TNA MP G. Srinesan made this statement addressing a Thai Pongal event at Makilurmunai in Kaluwanchikkudi, Batticaloa. Interestingly he made this remark while speaking about a TNA Parliamentarian, who crossed over to the Joint Opposition after former President Mahinda Rajapaksa was appointed Prime Minister in October last year; which minority communities considered a great led down. He praised the leaders of the TNA, the JVP, the Tamil Progressive Front and the Muslim Parties for their unwavering stand during the 53 day period, after Rajapaksa was appointed illegitimately as Prime Minister by President Maithripala Sirisena in October. Then, Srinesan reminded how earlier this TNA Parliamentarian, who crossed over to the Mahinda Rajapaksa group, ferociously criticized the highhanded administration of Rajapaksas. He lamented that this crossover incident damaged the image of the TNA, which had stood as a principled political party Sinhala fascism.

Social agreement

MP Srinesan added that TNA could not team up with the former President, who was hell-bent in disrupting the current Constitution-making process. It is clearly unethical if policies of a political party changed day in, day out for personal gains. If so the people must reply to those politicians who betray their policies for personal gains in appropriate manner.

Some talk about self-governance; some others think about self-governance and only a few realise what self-governance is.
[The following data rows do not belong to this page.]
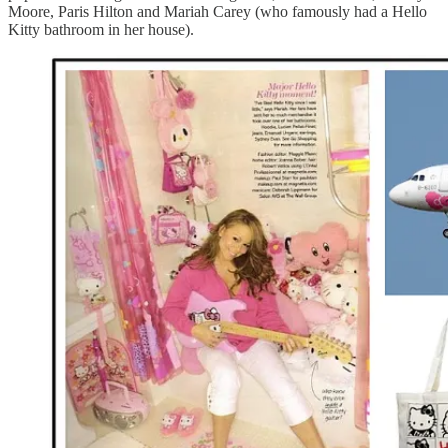
Moore, Paris Hilton and Mariah Carey (who famously had a Hello
Kitty bathroom in her house).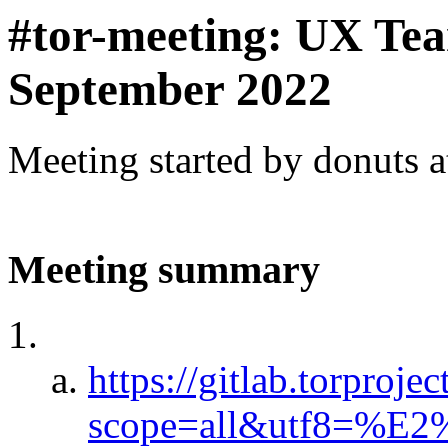
#tor-meeting: UX Te
September 2022
Meeting started by donuts 
Meeting summary
https://gitlab.torproje
scope=all&utf8=%E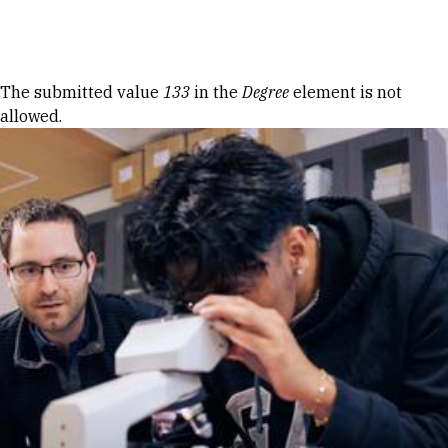
Skip to Content
Error message
The submitted value
133
in the
Degree
element is not
allowed.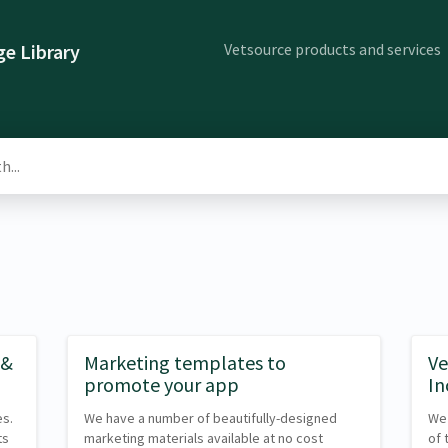
Vetsource products and services
e Library
 &
Marketing templates to
Ve
promote your app
In
es.
We have a number of beautifully-designed
We 
ts
marketing materials available at no cost
of 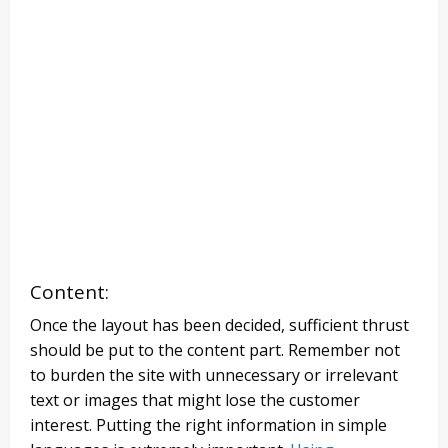
Content:
Once the layout has been decided, sufficient thrust
should be put to the content part. Remember not
to burden the site with unnecessary or irrelevant
text or images that might lose the customer
interest. Putting the right information in simple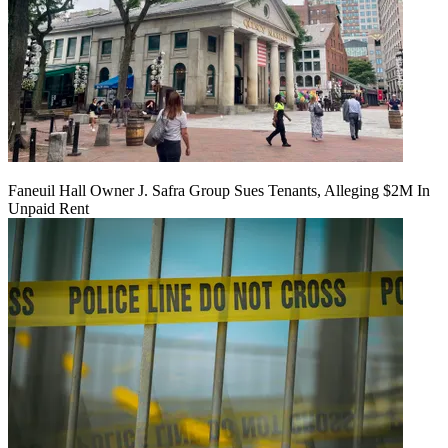
Faneuil Hall Owner J. Safra Group Sues Tenants, Alleging $2M In
Unpaid Rent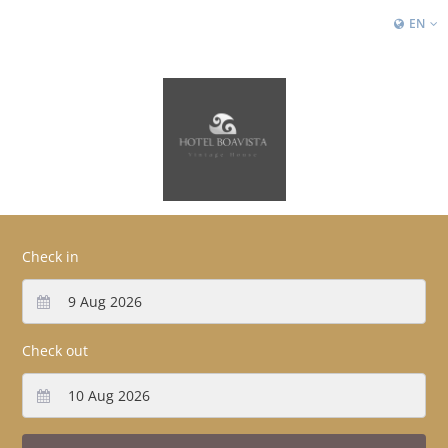
EN
Check in
Check out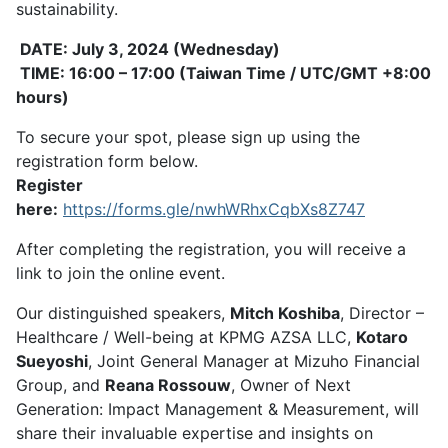
sustainability.
DATE: July 3, 2024 (Wednesday)
TIME: 16:00 – 17:00 (Taiwan Time / UTC/GMT +8:00
hours)
To secure your spot, please sign up using the
registration form below.
Register
here:
https://forms.gle/nwhWRhxCqbXs8Z747
After completing the registration, you will receive a
link to join the online event.
Our distinguished speakers,
Mitch Koshiba
, Director –
Healthcare / Well-being at KPMG AZSA LLC,
Kotaro
Sueyoshi
, Joint General Manager at Mizuho Financial
Group, and
Reana Rossouw
, Owner of Next
Generation: Impact Management & Measurement, will
share their invaluable expertise and insights on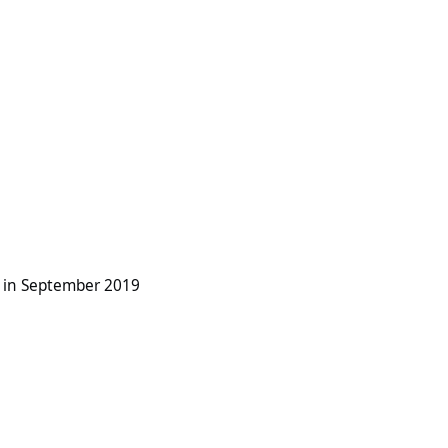
ber 2019
 in September 2019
These few are the heritage of future generations. According to Sumanthiran, Tamils have not been able to agree to the current Constitution that was brought in by a UNP Government, in 1978. Obviously the previous Constitution brought in by an SLFP Government, in 1972, had not been acceptable to Tamils because their proposals were not included. As the Constitution is the social agreement of all as to how to live in one country, it is important for the Tamils to feel that they are also partners of the process. Sumanthiran represents the Tamil minority community in Opposition within the National Parliament.

In democracy, the duty of such Opposition is to present the outcomes produced by minorities – all minorities. Hence ‘Buddhism Foremost’ article in the Constitution cannot be accepted; unless Sumanthiran do that for some tactical purpose. Tamils know about how such an article as it naturally divides Sri Lankans into two. At a recent interview with the BBC Sinhala Service TNA Spokesman Sumanthiran, answering questions explained the reasons for the need of a new Constitution. He categorically assured that their proposals will further strengthen the government to keep the country indivisible.